• Six documentation tasks your team could be doing

    In 2015, the A.F. Williams Family Medicine Center piloted a team-based care model, in which it increased the ratio of medical assistants (MAs) to providers from less than 1:1 to 2.5:1 and expanded the role of MAs to include the following tasks during a patient visit:

    1. Elicit a comprehensive patient agenda,

    2. Collect or update elements of the patient's past medical, surgical, social, and family history in the electronic health record,

    3. Conduct detailed medication reconciliation, including removing expired prescriptions and marking medications due for renewal as “pending,”

    4. Use templates to document a basic complaint-based history of the present illness (HPI) and review of systems to begin the visit documentation for the provider (the provider later confirms key elements of the HPI with the patient to meet billing requirements),

    5. Use protocols to initiate certain clinical tasks, including rapid strep, urinalysis, urine HCG, A1C, and adult immunizations when indicated, prior to the provider portion of the visit,

    6. Review preventive care gaps (lipid and diabetes screening, mammograms, colon cancer screening, hepatitis C screening, immunizations, etc.), and either order the services based on protocols or mark them as pending for the provider to review.

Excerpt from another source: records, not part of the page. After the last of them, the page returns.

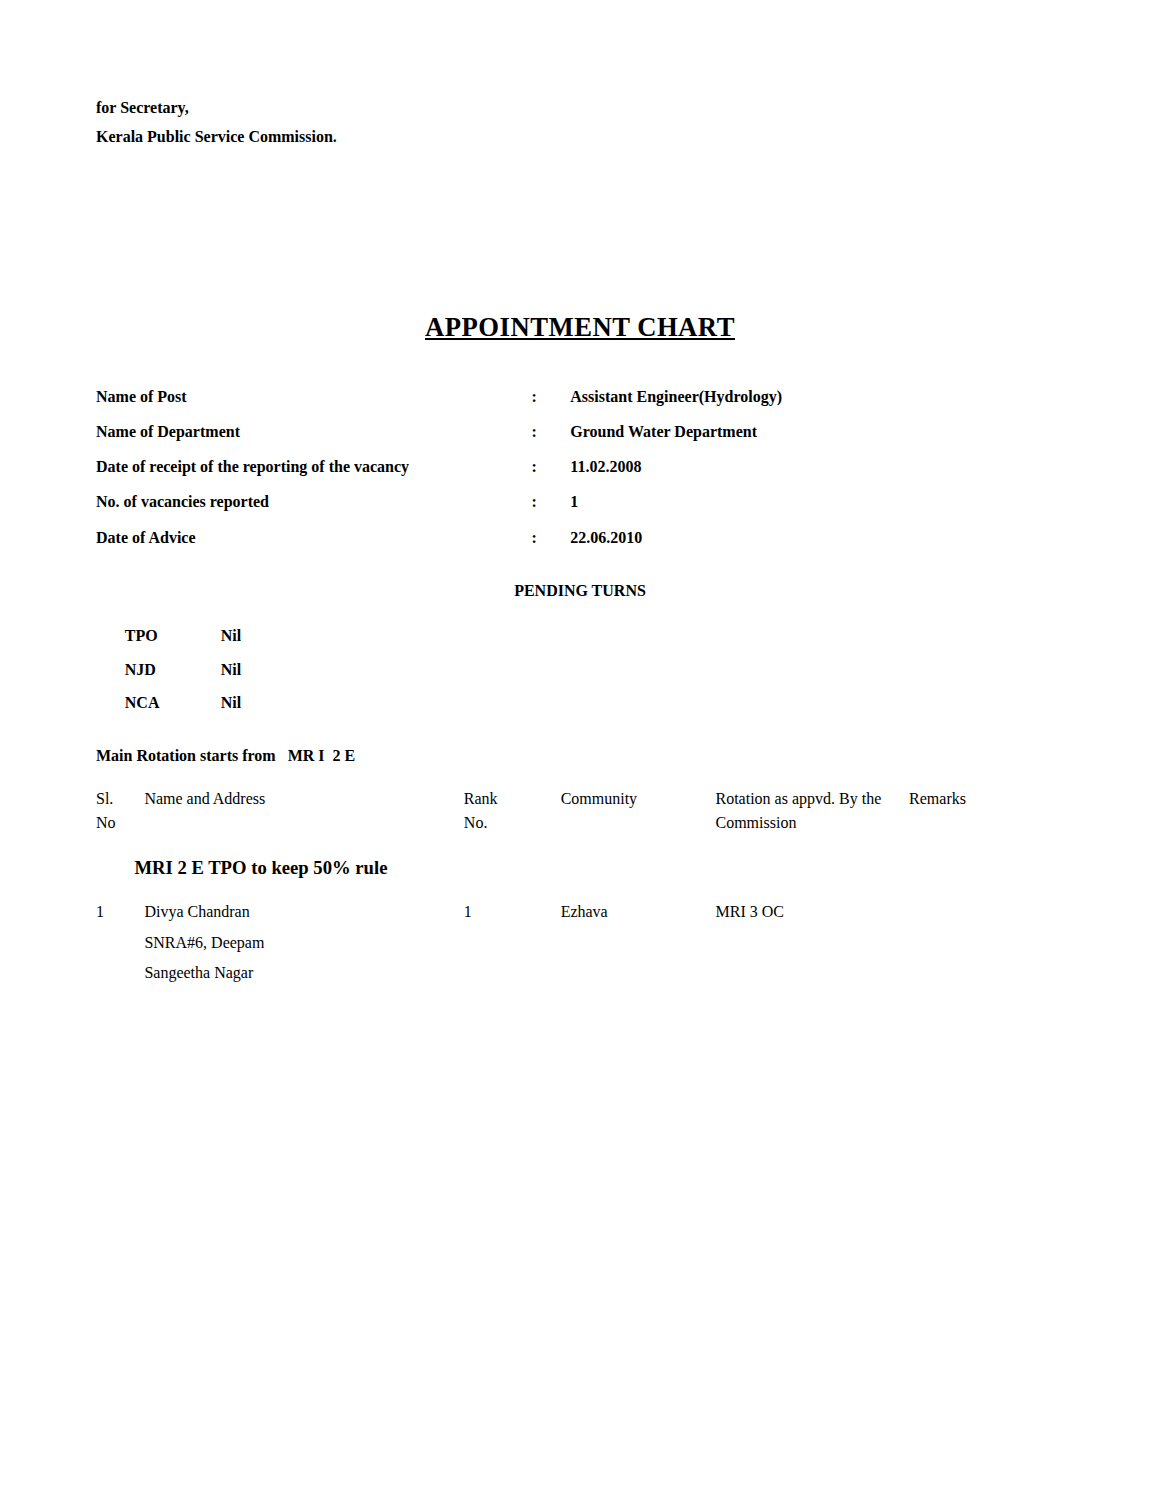for Secretary,
Kerala Public Service Commission.
APPOINTMENT CHART
| Name of Post | : | Assistant Engineer(Hydrology) |
| Name of Department | : | Ground Water Department |
| Date of receipt of the reporting of the vacancy | : | 11.02.2008 |
| No. of vacancies reported | : | 1 |
| Date of Advice | : | 22.06.2010 |
PENDING TURNS
| TPO | Nil |
| NJD | Nil |
| NCA | Nil |
Main Rotation starts from MR I 2 E
| Sl. No | Name and Address | Rank No. | Community | Rotation as appvd. By the Commission | Remarks |
| --- | --- | --- | --- | --- | --- |
MRI 2 E TPO to keep 50% rule
| 1 | Divya Chandran | 1 | Ezhava | MRI 3 OC | |
| | SNRA#6, Deepam | | | | |
| | Sangeetha Nagar | | | | |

    The MA then stays with the provider in the exam room to provide additional documentation support.

    After implementing team documentation, the group saw an increase in visit volume, improvements in patient access, improvements in provider experience, continued “excellent” scores for staff and patient satisfaction, and improvements in measurable clinical quality.

    Adapted from “A Team-Based Care Model That Improves Job Satisfaction.”